April 15, 2008 – 10:15 pm
Now, the biggest religion in India is Hinduism. And people who practice that faith are Hindus. And the ‘unifying’ language of India is Hindi. So there really is nothing wrong with a company adopting a prefix that refers back to the glory of the region, right?

Well, I’m sorry, but I do have to chuckle every time I walk into a bathroom and get ready to use a Hindware brand toilet, especially considering what part of the body usually rests on it!!
I love the news that runs in the papers here. Not necessarily because it is fun to read or ‘uplifting’ in any way, but because the headlines and stories serve as a constant reminder that Toto is no longer in Kansas. Just as a taste, here are a couple of snippets from recent articles (besides the perennial favorite How to convert urine into drinking water):
These gangsters knew around six languages, and spoke in all of them to mislead the investigation. When thrashing did not work, police decided to play quizmasters for several hours…. “When we asked them about their identification, they gave us a new name. We gave them a good beating, but in vain,” said GM Patel, inspector of the Gujurat University police station.
- Compensation for family planning hiked – I was just impressed to find out that India pays people to have vasectomies. Get your male tubes tied and you earn 1,500 rupees – just under $40.
- And two that show the other side of ‘family planning’ here in India: After Sixth Girl, Mother Kills Commits Suicide in Rajkot and and Humiliated, Mother Kills Daughters – a sad commentary on life in India, where women are still held (murdeously) responsible for the gender of their children.
- The previous articles (which are not uncommon in the news) make one wonder about Foetus Slips Out of Moving Train, Safe about a baby who was born into the toilet of a train. Keep in mind that Indian train toilets open directly onto the track, so the kid fell under the train and was left in the middle of the tracks! Of course, the more cynical might note that it was a daughter and wonder just how ‘accidental’ the incident was…
- Third Sex Gets Official Status – but some aspects of Indian life are remarkably forward thinking, including the recognition of the ‘otherly gendered’ as the PC term has it.
- And of course, when all else fails, you can always Ask the Sexpert at the Mumbai Times!
March 10, 2008 – 10:55 am
So in a country where the majority of people don’t have running water, most of them are used to squatting in an open field and ‘wiping’ with water. If they do have access to a toilet, it is usually a “Squatty” with two foot places and a hole in the middle with a bucket of water for playing Captain Kirk. Not too big a deal, but it took me a while to figure out why we kept seeing people walking around in the morning with water bottles in their hands.
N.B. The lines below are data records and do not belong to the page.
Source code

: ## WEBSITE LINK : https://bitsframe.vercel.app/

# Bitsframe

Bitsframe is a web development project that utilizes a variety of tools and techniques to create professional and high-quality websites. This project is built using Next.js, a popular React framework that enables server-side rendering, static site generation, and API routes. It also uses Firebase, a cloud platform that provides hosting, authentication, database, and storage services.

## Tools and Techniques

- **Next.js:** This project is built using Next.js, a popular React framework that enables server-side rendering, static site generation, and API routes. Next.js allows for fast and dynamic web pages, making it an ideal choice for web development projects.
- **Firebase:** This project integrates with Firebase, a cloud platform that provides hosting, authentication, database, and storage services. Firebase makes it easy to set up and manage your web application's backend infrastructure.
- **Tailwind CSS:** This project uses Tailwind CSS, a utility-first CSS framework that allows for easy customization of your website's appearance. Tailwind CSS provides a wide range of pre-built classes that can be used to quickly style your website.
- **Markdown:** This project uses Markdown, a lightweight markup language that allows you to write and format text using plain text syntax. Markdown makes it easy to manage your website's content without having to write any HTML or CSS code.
Anyways, the problem comes when they use a “Sitty” toilet. By habit, they pass up using toilet paper and grab for the hose and a bucket or something of the sort that is usually next to the toilet. The problem is, since they usually don’t have a big porcelain bowl in the way, they are not very accurate in keeping water off the seat, wall, and floor when they spray. So whenever we use a toilet (say, in a school) that less-well-off people (say, custodians) use, we always have to contend with water everywhere. Said water is a pain – getting on clothes that are in contact with the ground – and often an unpleasant surprise – as the ‘ring’ is often damp. And because the rest of the bathroom setup is so fancy, it sometimes slips our minds to check before sitting, resulting in a wet bum and a stream of curses (I guess that’s why it is called “potty mouth”).
Anyways, another aspect of life in India!